Tool/Service: whisper.cpp (ggml-org/whisper.cpp), MIT license, free. Setup: brew install whisper-cpp (macOS) or build from source via CMake; download a GGML model (./models/download-ggml-model.sh <size>). Cost: $0 — fully local, no API calls, no usage metering. Integration notes: Best fit as a batch/offline transcription tool (captioning, meeting transcripts, dictation) rather than a live-conversation voice-agent backend — see Moshi or OpenAI Realtime API for that use case.
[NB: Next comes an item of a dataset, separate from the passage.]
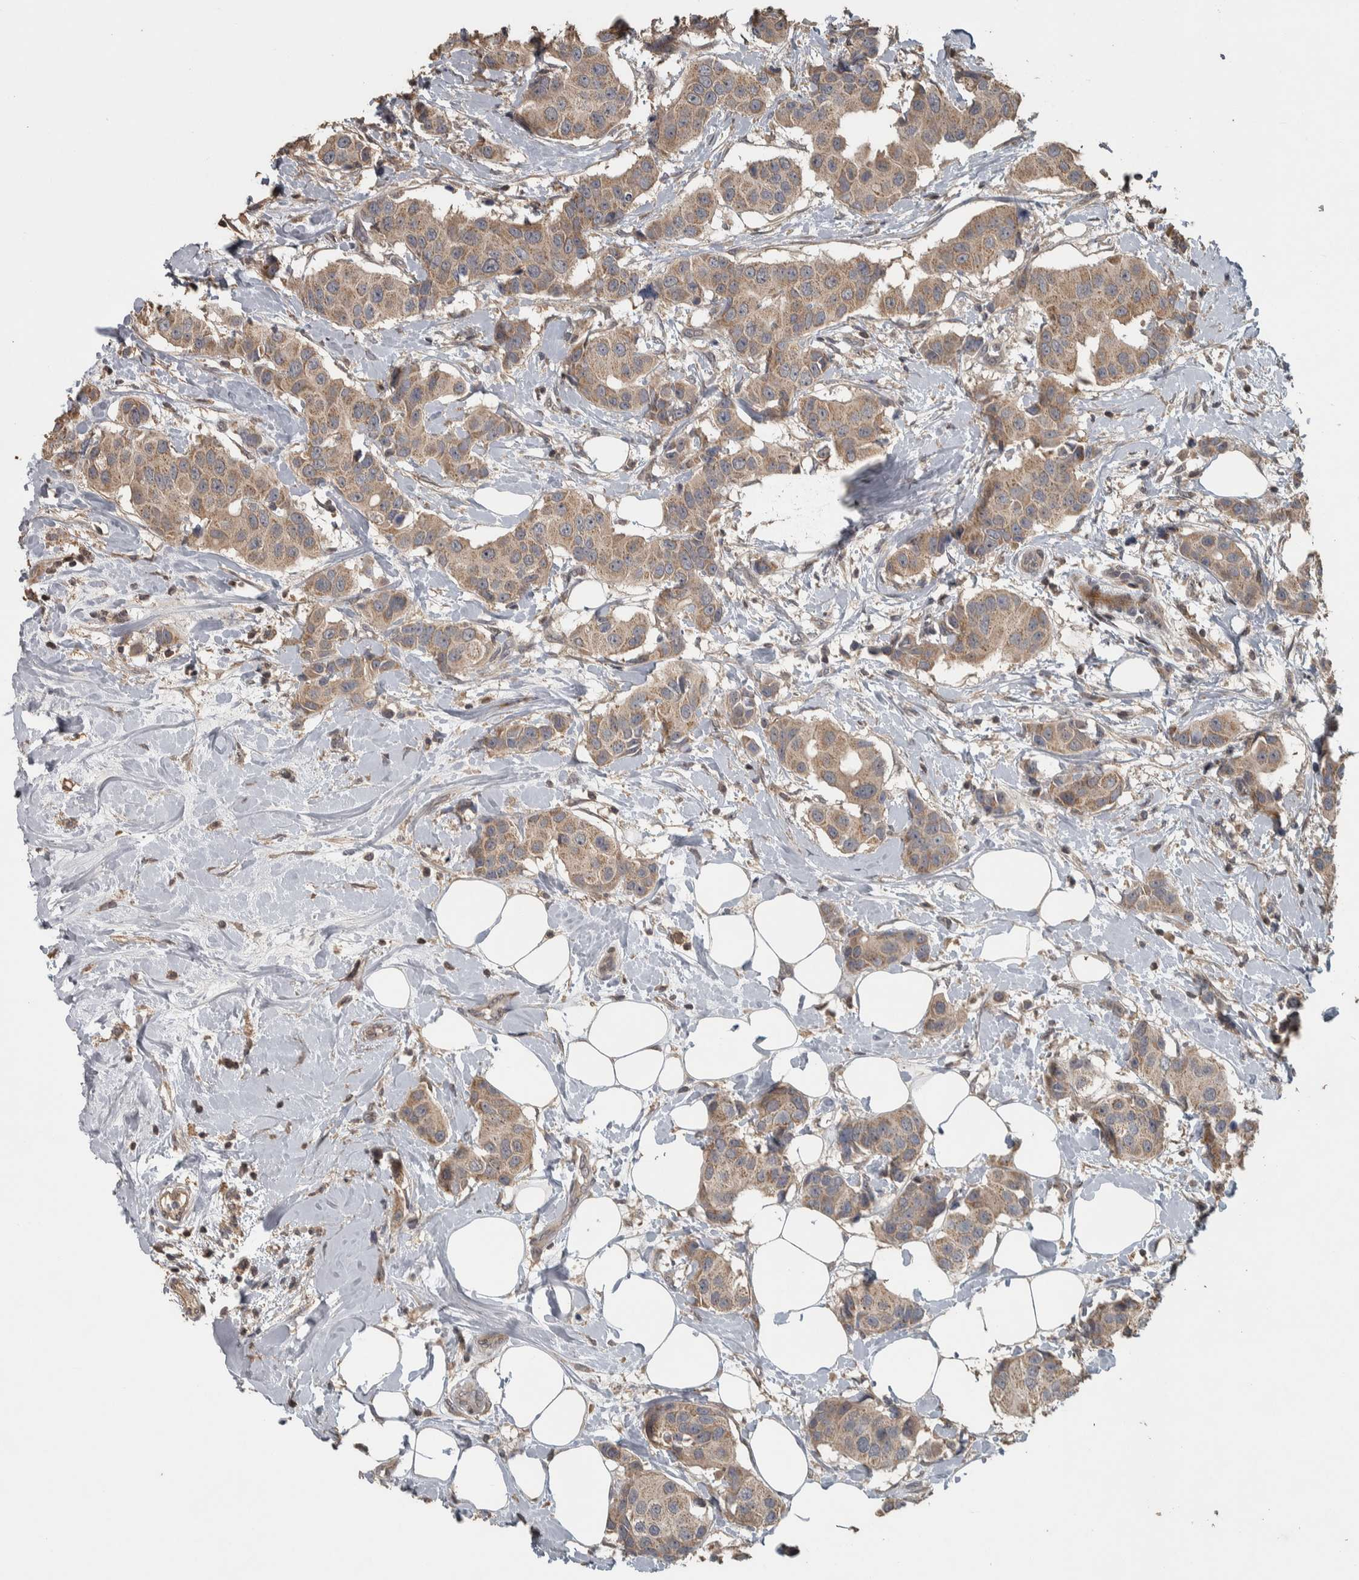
{"staining": {"intensity": "moderate", "quantity": ">75%", "location": "cytoplasmic/membranous"}, "tissue": "breast cancer", "cell_type": "Tumor cells", "image_type": "cancer", "snomed": [{"axis": "morphology", "description": "Normal tissue, NOS"}, {"axis": "morphology", "description": "Duct carcinoma"}, {"axis": "topography", "description": "Breast"}], "caption": "Tumor cells show medium levels of moderate cytoplasmic/membranous positivity in approximately >75% of cells in breast intraductal carcinoma.", "gene": "ERAL1", "patient": {"sex": "female", "age": 39}}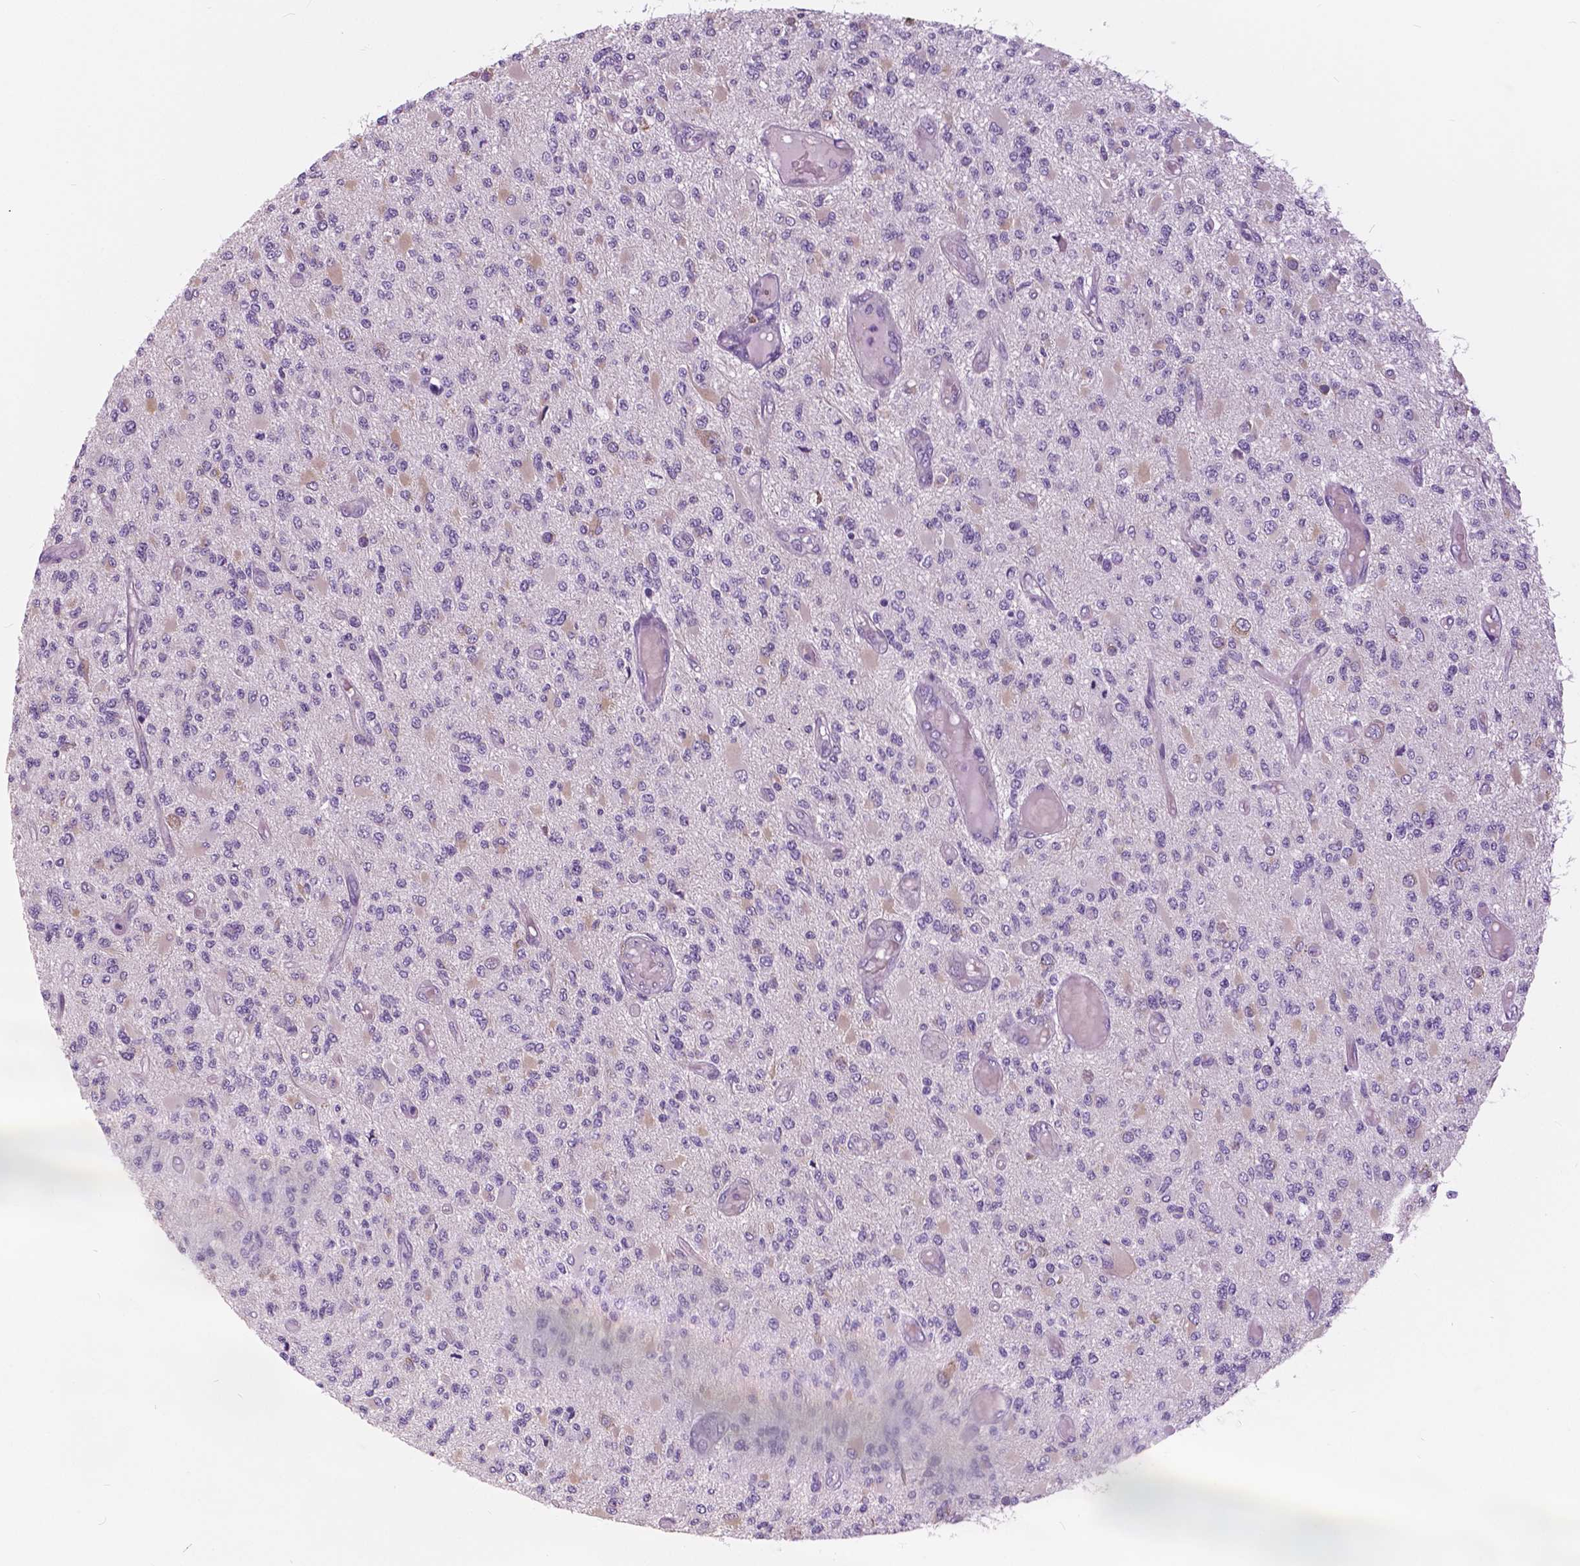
{"staining": {"intensity": "negative", "quantity": "none", "location": "none"}, "tissue": "glioma", "cell_type": "Tumor cells", "image_type": "cancer", "snomed": [{"axis": "morphology", "description": "Glioma, malignant, High grade"}, {"axis": "topography", "description": "Brain"}], "caption": "Immunohistochemistry (IHC) histopathology image of neoplastic tissue: high-grade glioma (malignant) stained with DAB shows no significant protein positivity in tumor cells.", "gene": "SERPINI1", "patient": {"sex": "female", "age": 63}}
Already used in this vault as the captionless-video fallback for yt-dlp transcript extraction (~/.whisper-models/ggml-*.en.bin).

Try It

  1. brew install whisper-cpp on a Mac, download the base.en model, and transcribe a sample WAV file to confirm the setup works.
  2. If already using yt-dlp for transcript extraction in this vault, verify which whisper model size is configured at ~/.whisper-models/ and consider whether a larger/smaller model better fits the accuracy/speed tradeoff for that use case.
  3. For any local meeting/dictation transcription need, compare whisper-cli against a cloud API’s per-minute cost before defaulting to the cloud option — the local option is usually free once set up.

Open Questions

  • No streaming/real-time latency benchmark was found for whisper.cpp on Apple Silicon specifically (only the general “0.5–2s behind live speech” figure) — would need direct measurement to place it precisely against Moshi/OpenAI Realtime API on a latency axis.
  • Multilingual accuracy gap vs. cloud Whisper endpoints is asserted but not quantified in the sources gathered.